Will morality win?

Here is what I learned from a wise old woman. She had fought many battles for the rights of minorities. She marched with Martin Luther King Jr. Her name is lost in my memory, but I still can see her weary, earnest face, her work-worn hands, and I can hear her deep, soft voice.

I was seated in a crowded room filled with several dozen students, representing colleges and universities from across the United States, gathered in Washington, D.C., in 1963, to try to influence their members of Congress to support what was to become the Civil Rights Act.

This woman began our discussion of how we should approach our representatives by encouraging us to try to express our own definition of politics. A variety of phrases rained down. We heard the words “influence,” “power,” even “corruption.”

Finally she spoke. Politics, she said, is the pursuit of power, of control over other people’s lives. She spoke of such control and about the meaning of liberty, being free from oppressive restrictions imposed by others in authority on one’s way of life, behavior, or political views. She emphasized the necessity of a moral code to drive political decisions.

This struggle between control and freedom defines our politics and our lives. Today we are more than witnesses to the struggle; we are participants.

Vested in the Supreme Court of the United States, nine women and men, is enormous power, control over how we conduct our lives.
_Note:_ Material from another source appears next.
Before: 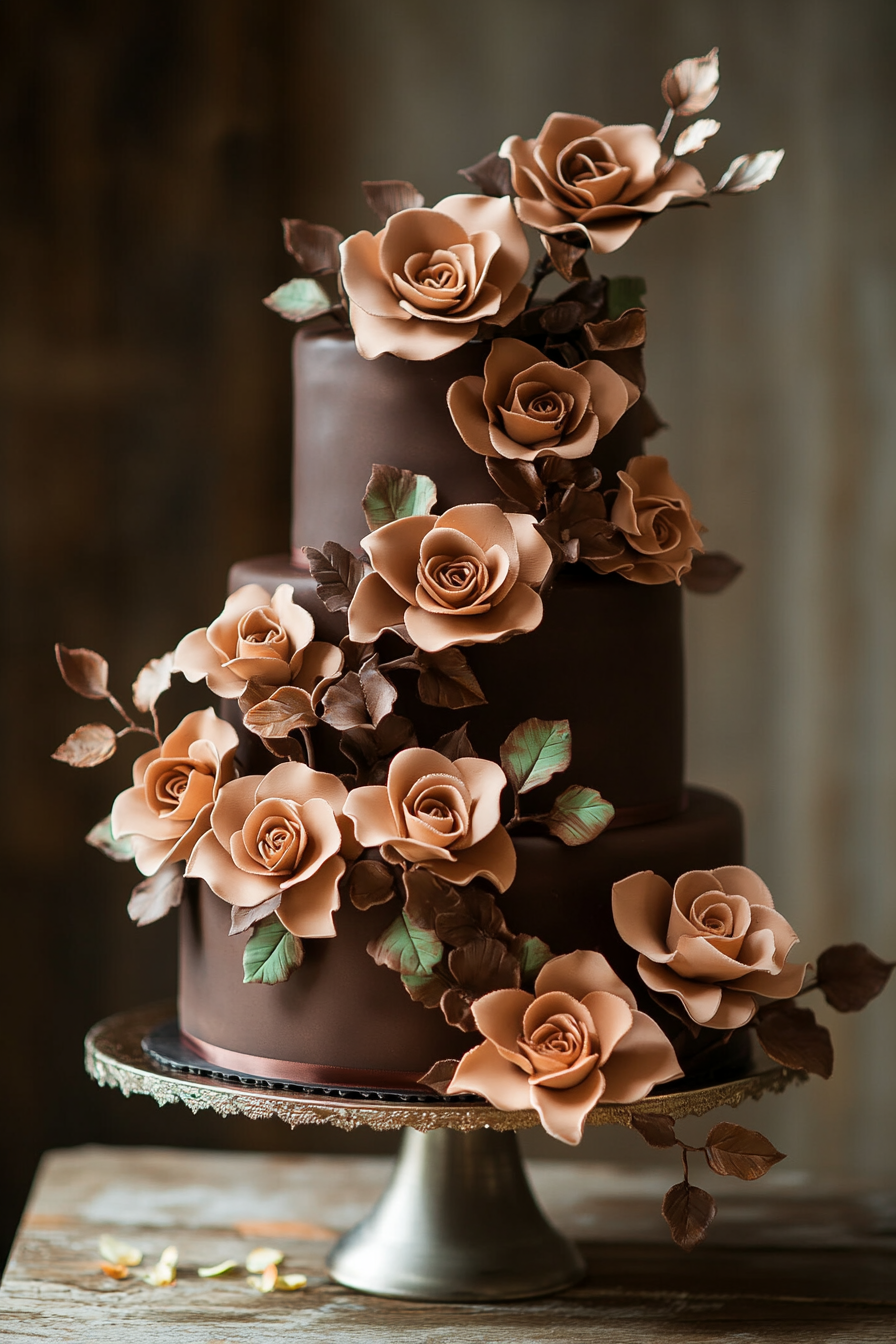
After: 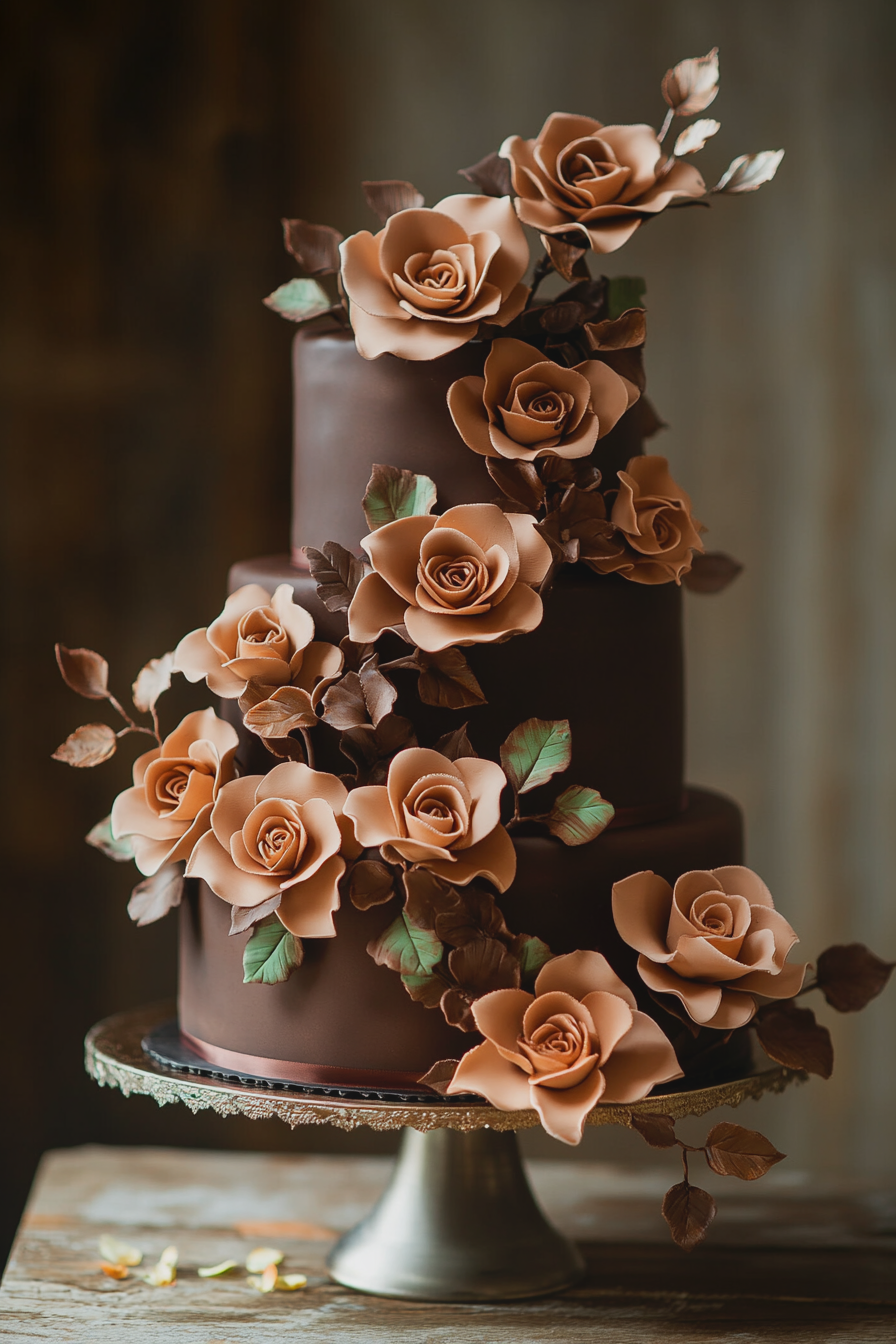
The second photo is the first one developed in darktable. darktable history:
local contrast: highlights 70%, shadows 69%, detail 82%, midtone range 0.326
These nine jurists serve until they die or choose to retire. Ruth Bader Ginsburg, wise and respected associate justice, died last week, creating a vacant seat on this all-powerful court. In our system of government, the president nominates a candidate to fill the vacancy. With the Senate’s approval, this candidate joins the court.

Those whose numbers endow them with power are eager to pounce, so they can retain and expand their control over others’ lives. So is the president, a pathetically insecure creature obsessed with personal power. At this moment, he faces a daunting battle to be re-elected.

Such a vacancy on the high court also occurred a few years ago during an election year, several months before the end of the administration of his predecessor. Those in power insisted that in an election year, the new president should choose a nominee.

This, too, is an election year, but those with the power now choose to reverse their position, so we Americans once again find ourselves in the midst of a struggle.

Fairness is not a consideration. Power is. Control. For a lifetime, Americans trusted the Supreme Court to serve us as a politically neutral decider of our fate. This changed 20 years ago when five justices handed the presidency to the worst president in history up to that point. We now understand that the Supreme Court is as political as the Senate.

Power. Control. Morality?

Today, some of these senators, the ones holding the power to control our lives, are facing re-election challenges. Others and their president are busily trying to corrupt the election.

Which will win? Power? Control? Morality?